4Say to those who are of a fearful heart, "Be strong, do not fear! Here is your God. God will come with vengeance, with terrible recompense. God will come and save you."
5Then the eyes of the blind shall be opened, and the ears of the deaf unstopped; 6then the lame shall leap like a deer, and the tongue of the speechless sing for joy. For waters shall break forth in the wilderness, and streams in the desert; 7the burning sand shall become a pool, and the thirsty ground springs of water; the haunt of jackals shall become a swamp, the grass shall become reeds and rushes.
The church – that's us! – has journeyed ¾ of the way through another year of grace as we've concentrated on gospel readings from Mark, the earliest, most concise, most direct account of Jesus' ministry; maybe you've noticed I like to call Mark the gospel for the texting and tweeting crowd?

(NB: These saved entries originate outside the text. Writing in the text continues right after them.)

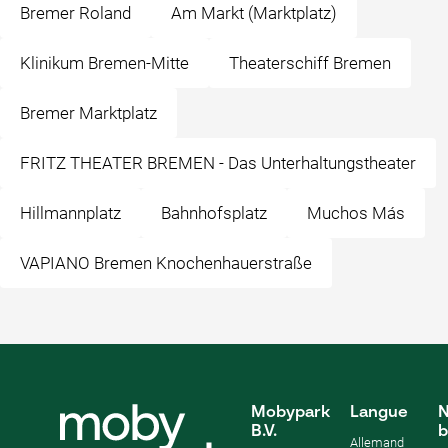
Bremer Roland
Am Markt (Marktplatz)
Klinikum Bremen-Mitte
Theaterschiff Bremen
Bremer Marktplatz
FRITZ THEATER BREMEN - Das Unterhaltungstheater
Hillmannplatz
Bahnhofsplatz
Muchos Más
VAPIANO Bremen Knochenhauerstraße
Mobypark
Langue
N
B.V.
b
Allemand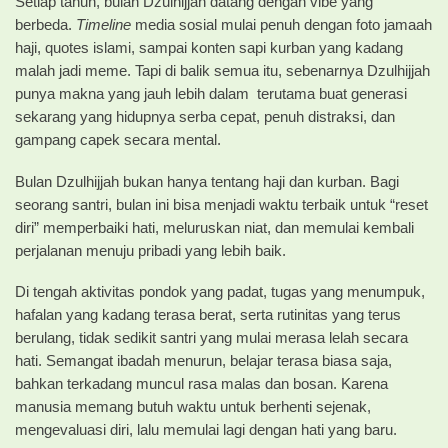
Setiap tahun, bulan Dzulhijjah datang dengan vibe yang
berbeda.
Timeline
media sosial mulai penuh dengan foto jamaah
haji, quotes islami, sampai konten sapi kurban yang kadang
malah jadi meme. Tapi di balik semua itu, sebenarnya Dzulhijjah
punya makna yang jauh lebih dalam terutama buat generasi
sekarang yang hidupnya serba cepat, penuh distraksi, dan
gampang capek secara mental.
Bulan Dzulhijjah bukan hanya tentang haji dan kurban. Bagi
seorang santri, bulan ini bisa menjadi waktu terbaik untuk “reset
diri” memperbaiki hati, meluruskan niat, dan memulai kembali
perjalanan menuju pribadi yang lebih baik.
Di tengah aktivitas pondok yang padat, tugas yang menumpuk,
hafalan yang kadang terasa berat, serta rutinitas yang terus
berulang, tidak sedikit santri yang mulai merasa lelah secara
hati. Semangat ibadah menurun, belajar terasa biasa saja,
bahkan terkadang muncul rasa malas dan bosan. Karena
manusia memang butuh waktu untuk berhenti sejenak,
mengevaluasi diri, lalu memulai lagi dengan hati yang baru.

Today we'll consider a passage that's very much "God's work – our hands." Today we'll study a passage from the 66 chapter long book of Isaiah that includes a "do not fear" charge (command!). You may remember we divide Isaiah into three main sections:
• chapters 1-39, 1st Isaiah, before the Babylonian exile;
• chapters 40-55, 2nd Isaiah, during the exile;
• chapters 56-66, 3rd Isaiah, after the exile—
though it's not quite that neatly delineated. Since 1st Isaiah comprises chapter 1 through 39, at first glance it looks as if Isaiah 35 comes from the individual or committee that wrote down most of the first section, though in many ways chapter 35 conveys the same spirit of hope, renewal, and resurrection from the dead we find in the second section. Someone observed, "2nd Isaiah funded Handel's Messiah." The Messiah even opens with the same words that open 2nd Isaiah, "Comfort ye, comfort ye my people, saith your God."
Quick note: vengeance in verse 4 is not necessarily violence, but can refer to vindication, benefit, a payment that restores justice, or simply God's response or answer, as "He will come and save you" suggests.

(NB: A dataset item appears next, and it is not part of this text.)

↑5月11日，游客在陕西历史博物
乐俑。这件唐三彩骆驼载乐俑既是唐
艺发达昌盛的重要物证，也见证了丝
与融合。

Do you remember when John the Baptist was in prison and he told his followers to go ask his cousin Jesus if he (Jesus) was the promised one "who is to come," or if they needed to keep looking and searching for someone else? Jesus told John's followers, "Go and tell John what you hear and see. The blind see, the lame walk, lepers are cleansed, the deaf hear, dead are raised, good news proclaimed to the poor…" [and blessed are those who take no offense, do not consider me a stumbling block/ scandal…"] Matthew 11:4,5,6 Luke 7:22,23
With lame people not only walking, but leaping like deers, speechless people not only talking but singing, this Isaiah passage is even more dramatic.
Do you know Manifesto: The Mad Farmer Liberation Front by farmer / poet / theologian Wendell Berry? Among other things he advises us:
Every day do something that won't compute.
Love the Lord.
Love the world.
Love someone who does not deserve it.
In baptism we received God's Spirit of Resurrection from the dead. Discussion of how sometimes life out of death is physical and bodily, sometimes it's most spiritual, it can be emotional or psychological. Sometimes we don't receive a cure for physical ailments in this life, but healing always is possible. Like God's promise through whichever Isaiah recorded today's scripture passage, like Jesus' reply to his cousin John the Baptist, God often calls us to be the reversal, the newness, the resurrection to new life God promises and people need. God calls and enables us to help the blind see, deaf hear, lame walk (or leap), speechless talk (or sing). Jesus was the promised one who'd change the course of history; now we are Jesus' presence in the world as our hands do God's work. As we practice resurrection!
Pastor Peg suggested considering an event or a person that has changed our perspective on something, or even changed the direction of our life.